The show confounded all of our expectations.
No one expected the rabid fans. I’d been to and worked a great deal of shows and seen just about every type of crowd imaginable, from the sedate to the out of control. Torme fans tipped toward the out of control. Here were people mostly my parents’ and grandparents’ age, but if you closed your eyes and listened to the roar of adulation and applause after each song, you’d of thought the crowd to be made up of teens swooning for the Beatles. Even Mel Torme was taken aback, visibly shocked and nearly overwhelmed by his reception.
And what in the world made me think that he was some sort of hack? Contempt prior to investigation, most likely. He’s just an old guy singing old guy songs, right?
It was a long time ago, and I don’t remember the set list, but he sang jazz standards. More accurately, he sang the hell out of his setlist. Seven years I helped produce shows at this theater. When people ask me who my favorite shows were, this one is at the top of the list.

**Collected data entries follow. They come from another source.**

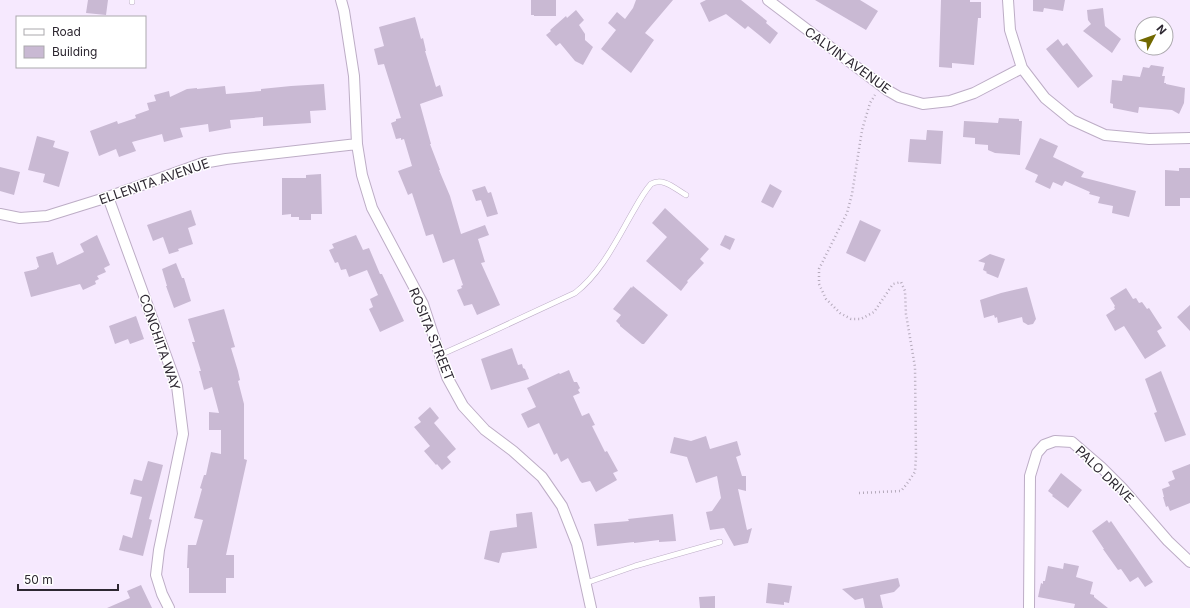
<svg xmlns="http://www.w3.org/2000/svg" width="1190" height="608" font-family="Inter,sans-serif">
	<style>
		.building { fill: #c9b9d3 }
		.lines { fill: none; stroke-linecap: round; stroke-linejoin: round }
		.service-casing { stroke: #bdadc6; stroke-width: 6 }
		.minor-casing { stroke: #bdadc6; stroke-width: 12 }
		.path { stroke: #b5aabb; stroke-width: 2.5; stroke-dasharray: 1 3; stroke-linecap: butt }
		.service { stroke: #fff; stroke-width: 5 }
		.minor { stroke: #fff; stroke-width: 10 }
		.labels { text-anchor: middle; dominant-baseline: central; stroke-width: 3; stroke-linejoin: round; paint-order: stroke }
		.street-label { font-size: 13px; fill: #2d2731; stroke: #fff }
	</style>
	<rect width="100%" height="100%" fill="#f6e9fe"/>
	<path class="building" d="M88 0H108L106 15 86 13Z
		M531 0H556V16H534V15H531Z
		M636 0H673L645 33 654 40 631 73 601 49 616 30 608 23 617 12 625 19 633 8Z
		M706 0H741L767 21 766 23 778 33 770 44 748 26 745 29 726 14 709 22 700 3Z
		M815 0H860L878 11 866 30Z
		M941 0H970V2H981V18H978L974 65 952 63V68L939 67Z
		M1033 0H1065L1063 11 1044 8 1043 12 1033 11Z
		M1103 8 1105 26 1121 39 1112 53 1083 31 1091 24 1088 20 1087 10Z
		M576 10 584 20 579 25 585 34V40L593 47 583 65 575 61 560 43 556 46 546 35 551 31 550 30 566 16 567 18Z
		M415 17 421 39 423 38 426 51H425L436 87 440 85 443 96 420 104 431 144H430L440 170H439L450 196 461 234 485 225 489 235 478 239 485 262 481 263 500 305 477 315 472 304 464 306 457 290 462 288 461 286 463 285 454 259 443 263 433 234 426 236 412 193 408 195 398 171 412 166 404 139 401 140V138L396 139 391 123 396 121V119L401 118 384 64 378 65 374 49 384 46 379 27Z
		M1058 39 1063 46 1067 43 1093 76 1078 88 1046 49Z
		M1151 65 1164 67 1162 76H1165L1164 83H1166V84L1185 88 1184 103 1179 114 1172 110 1139 107 1138 113 1113 108V104L1110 103 1112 80 1122 81 1123 75 1140 77 1143 67 1149 68Z
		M324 84 326 110 310 111 311 123 263 126V117L230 120 231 128 209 132 208 124 180 128 183 137 164 142 162 134 132 142 136 151 119 157 116 149 99 156 90 131 117 121 118 124 136 118 135 115 149 110 147 103 156 101 154 95 169 91 170 97 187 89 197 88V89L225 86 226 94 261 91V89L291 86Z
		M999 118 1019 119V121H1022L1020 155 995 153 988 150V145L975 144V138L963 137 964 121 998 123Z
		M927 130 943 131 941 164 908 162 910 139 926 140Z
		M37 136 55 141 53 147 69 152 59 187 43 182 45 174 28 170Z
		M1040 138 1058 146 1053 157 1084 172 1081 177 1136 191 1129 217 1112 213 1113 206 1098 203 1100 197 1089 194 1090 192 1065 181 1062 186 1053 182 1050 189 1035 182 1038 175 1025 169Z
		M0 167 20 172 14 195 0 191Z
		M1179 168H1190V198H1180V206H1165V170L1179 171Z
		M321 174 322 214H311V220H299V217H291V214L282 215V178H306V175Z
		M770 184 782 191 773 208 761 202Z
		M485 186 488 193 491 192 498 214 487 217 481 200 476 201 472 190Z
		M665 208 709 249 700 259 704 263 687 281 688 282 681 291 646 261 667 237 652 223Z
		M191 210 196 225 188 228 193 244 178 249 179 251 169 254 163 237 153 241 147 225Z
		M860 220 881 230 865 262 846 253Z
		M97 235 110 265 104 268 106 272 97 276 99 279 95 281 96 284 83 290 80 284 31 297 24 272 37 269V268L39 267 36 257 53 252 57 265 84 252 80 244Z
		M356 235 363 250 369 248 380 274H382L404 321 380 332 369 309 373 307 370 299 378 295 367 270 349 277 346 269 341 270 338 262 335 263 329 250 334 248 332 244Z
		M725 235 735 239 730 250 720 245Z
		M990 254 1005 259 998 278 986 273 987 272 983 270 985 263 978 261Z
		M176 263 182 278H184L191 301 174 308 166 286H167L162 269Z
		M633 286 668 315 644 344H642L620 326V325L616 321 621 315 613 309 631 287 632 288Z
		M1027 287 1036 319 1033 324 1028 325 1023 322 1022 317 998 323 997 317 995 318 994 315 984 318 980 300 1001 293Z
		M1126 288 1133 299 1136 298 1139 303 1142 302 1147 309 1149 308 1162 328 1157 331 1166 346 1145 359 1124 326 1115 331 1106 315 1115 309 1114 307 1115 306 1110 298Z
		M1190 305V331L1177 317Z
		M224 309 235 347 231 348 238 371 240 380 238 381 244 404V459L247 460 226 555H234V578H226V593H189V568H187L188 545H196L203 520 194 518 202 489 200 488 204 475H206L211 452 221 454V430H209V412L219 413 212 387 204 390 199 371H201L192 342H195L188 319Z
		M136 316 144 339 130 344 128 339 115 344 109 326Z
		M512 348 518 365 522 364 523 368 525 369 529 379 491 390 481 359Z
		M569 370 574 382H577L580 388 578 390 580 393 573 396 582 416 589 413 595 425 592 426 605 452 607 451 618 471 613 473 617 480 596 492 590 481 582 483 580 481 568 458 561 462 557 453 554 455 539 423 528 428 521 414 536 407 527 388 559 373 560 374Z
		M1161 371 1186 435 1165 442 1154 413 1157 412 1145 379Z
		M430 407 439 418 434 423 456 449 447 457 451 462 442 470 437 464 436 465 424 451 430 446 414 427 421 422 418 418Z
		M706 436 710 449 737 441 741 455 736 457 742 476H746V491L738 489 747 530 752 528 748 543 734 546 724 528 710 530 706 512 712 511 721 498 717 476 696 483 687 457 670 453 674 437 691 441Z
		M148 461 163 465 149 519 152 520 143 556 119 550 123 535 132 538 142 497 130 494 134 479 142 481Z
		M1190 464V503L1170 511 1168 506 1166 507 1163 497H1164L1162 489 1170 486 1168 482 1175 479 1172 471Z
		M1061 473 1082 490 1068 508 1052 496 1053 495 1048 491Z
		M532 512 537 548 502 553 499 563 484 559 490 531 517 527 516 514Z
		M673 514 676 541 659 542V540L634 543V542L597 546 594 524 629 521 628 519Z
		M1107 520 1109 523 1111 521 1153 582 1145 587 1138 577 1130 582 1121 569 1118 570 1103 549H1104L1092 531Z
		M1064 563 1079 566 1076 577 1093 582 1090 594 1094 595V597L1108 608H1074L1075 604 1038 597 1041 583 1043 584V581H1045L1048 566 1063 569Z
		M898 578 900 586 894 592 880 595 883 608H865L863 598 855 600 842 589Z
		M768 583 792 586 789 603 784 602V605L766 603Z
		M141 585 152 608H107L130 598 127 591Z
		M715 596V608H700L699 597Z"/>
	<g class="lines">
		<g class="service-casing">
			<path id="service" d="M132 0V2
				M440 355 478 338 575 293C602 272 617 239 634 210 639 201 644 192 651 184 663 177 674 188 686 195
				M586 583 635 566 720 542"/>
		</g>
		<g class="minor-casing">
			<path id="minor" d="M341 0 344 11 354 76 357 144 362 175 372 208 423 304 447 377 463 406 485 430 513 451 542 477 562 506 577 544 591 608
				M768 0 887 90 899 97 923 104 950 101 974 93 1022 68
				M1008 0 1010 30 1022 68 1045 98 1072 120 1105 135 1149 139 1190 138
				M108 197 177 386 183 434 159 550 156 575 162 594 169 608
				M0 214 20 218 47 216 108 197 203 163 226 159 357 144
				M1029 608 1030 476 1037 453 1044 445 1055 441 1072 442 1101 467 1122 488 1168 541 1190 562"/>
		</g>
		<path class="path" d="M859 493 901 491 906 485 915 472 916 456 915 367 906 314 905 291 901 282 893 284 874 312 861 319H851L840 313 826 299 819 284V269L847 213 852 194 862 130 870 103 875 95"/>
		<use href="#service" class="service"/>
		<use href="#minor" class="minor"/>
	</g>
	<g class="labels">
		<g class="street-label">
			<text transform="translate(848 60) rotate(36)">CALVIN AVENUE</text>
			<text transform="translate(154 181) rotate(-19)">ELLENITA AVENUE</text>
			<text transform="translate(432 334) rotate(68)">ROSITA STREET</text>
			<text transform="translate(160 342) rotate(71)">CONCHITA WAY</text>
			<text transform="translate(1105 474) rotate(44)">PALO DRIVE</text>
		</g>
	</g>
	<rect x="16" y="16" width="130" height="52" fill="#ffffff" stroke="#aba9ad"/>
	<rect x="24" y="29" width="20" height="6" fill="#ffffff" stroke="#aba9ad"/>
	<text x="52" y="36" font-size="12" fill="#2d2731">Road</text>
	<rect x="24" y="46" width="20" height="12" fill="#c9b9d3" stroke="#aba9ad"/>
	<text x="52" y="56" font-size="12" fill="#2d2731">Building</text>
	<g transform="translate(1154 36) rotate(49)"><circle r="19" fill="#ffffff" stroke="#aba9ad"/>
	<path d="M0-3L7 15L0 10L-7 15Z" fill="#726900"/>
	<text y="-6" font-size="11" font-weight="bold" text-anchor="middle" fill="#2d2731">N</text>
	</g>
	<path d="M18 584v6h100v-6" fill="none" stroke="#2d2731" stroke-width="2"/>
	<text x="24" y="584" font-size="12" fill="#2d2731" stroke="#ffffff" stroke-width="3" paint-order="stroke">50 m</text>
</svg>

The crowd was so hungry for Torme that he did not one, not two, but three encores. When he came off the stage after the second encore and the crowd was showing no signs of quieting, he turned to my stage manager and said, “Jesus, what a crowd.”
After the show, he was warm and cordial and genuinely surprised by his day. Maybe we subverted his expectations as well. A crowd of about twenty people waited outside the stage door. He didn’t rush through that crowd either. He shook hands and talked to everyone. As he was getting ready to climb into the limo, a woman, still high from the concert experience, still full of song, started singing to Mr. Torme. At any other time, I might’ve thought it a bit embarrassing–for him and her. But here was a man that had upended my thinking throughout the day and was about to do it one last time. The woman’s voice was clear, tuneful, but not especially lovely. And Mr. Torme just listened. He let her sing. There was no one else in the alley at this point, just the singer and Mr. Torme, poised by the limo door. He let her sing until she stopped, never rushing her or looking at his watch or rolling his eyes. And then he took her hand and said, “That was beautiful, darling, just beautiful.”